CIÊNCIA E TECNOLOGIA: precisamos de jovens cientistas

O país melhorou, mas ainda há muito o que fazer

A pauta de reivindicações das recentes manifestações no país é ampla. Todos têm do que reclamar, não obstante os principais índices de controle social e econômico, da educação à saúde, da moradia ao emprego, recentemente publicados pela mídia, mostram que o Brasil melhorou nas últimas décadas. 

O povo não está errado, as diferenças sociais continuam abismais e há muitos desafios na infraestrutura, na mobilidade urbana, no combate à violência na forma de assaltos, homicídios, além do banditismo em geral e da corrupção. Somos um país que, resolvendo os problemas básicos da sobrevivência, busca agora a escalada da qualidade de vida. O Setor de desenvolvimento científico e tecnológico também tem do que reclamar: precisa de jovens cientistas para arejar os institutos públicos de pesquisa. 

A ausência de uma política adequada voltada à importância estratégica da atividade impacta a manutenção da capacidade instalada e ameaça a prestação de muitos serviços à sociedade. No CPTEC do Inpe e no LIT, de cada três trabalhadores, um é contratado por fundação de “apoio” e o outro é temporário que tem que ser desligado do serviço em 2014. 

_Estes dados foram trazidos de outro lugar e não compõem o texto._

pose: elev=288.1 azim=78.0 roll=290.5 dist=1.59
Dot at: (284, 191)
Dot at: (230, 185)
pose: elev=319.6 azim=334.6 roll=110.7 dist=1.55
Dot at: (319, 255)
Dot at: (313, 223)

As previsões do clima e do tempo estarão comprometidas já no próximo ano. O DCTA dará posse a 241 novos servidores concursados, mas o contingenciamento anunciado pelo governo lança dúvidas sobre o futuro das 880 vagas criadas para preenchimento em 2014 e 2015.

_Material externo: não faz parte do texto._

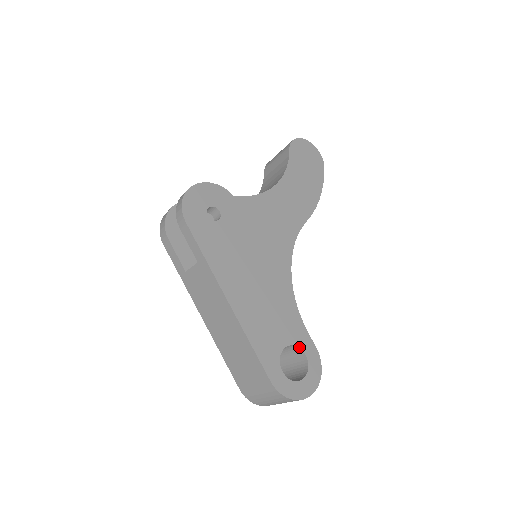
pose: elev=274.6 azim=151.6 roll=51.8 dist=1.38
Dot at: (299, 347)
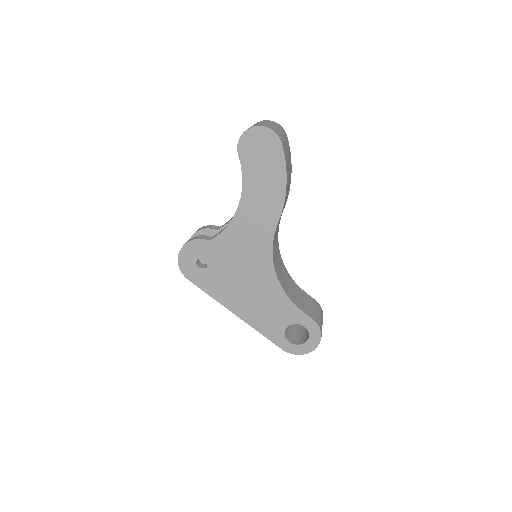
Dot at: occluded
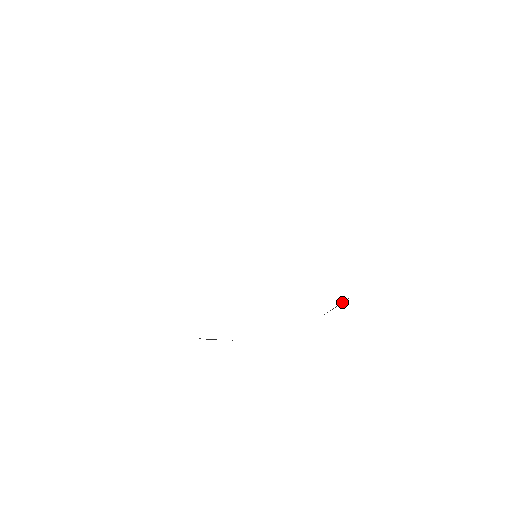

Em nome da “governança”,  o MCTI, a AEB e gestores públicos e privados apontam como solução a criação das Organizações Sociais – OS, que poderiam comprar materiais e serviços com maior liberdade, além de admitir e demitir pessoas como queiram. Já os órgãos de controle (AGU, CGU, TCU) afirmam que o dinheiro público investido nestas empresas tem que seguir as mesmas regras de licitações do governo. 
Apesar da importância do tema, tramitam, sem a atenção da sociedade na Câmara e no Senado, projetos de lei que desenham um outro ambiente jurídico para a atividade de C&T no Brasil. 

A comunidade científica se preocupa com os aspectos subliminares, questões que requerem maior diálogo: tecnologias estratégicas de baixo valor comercial, formação dos profissionais, aquisição e resguardo de conhecimento, segurança e sigilo estratégico. 
Quem garante que não haverá facilitação da atividade de espionagem nos sistemas importados que serão integrados nos satélites geoestacionários da Visiona? As comunicações militares na Banda X serão seguras?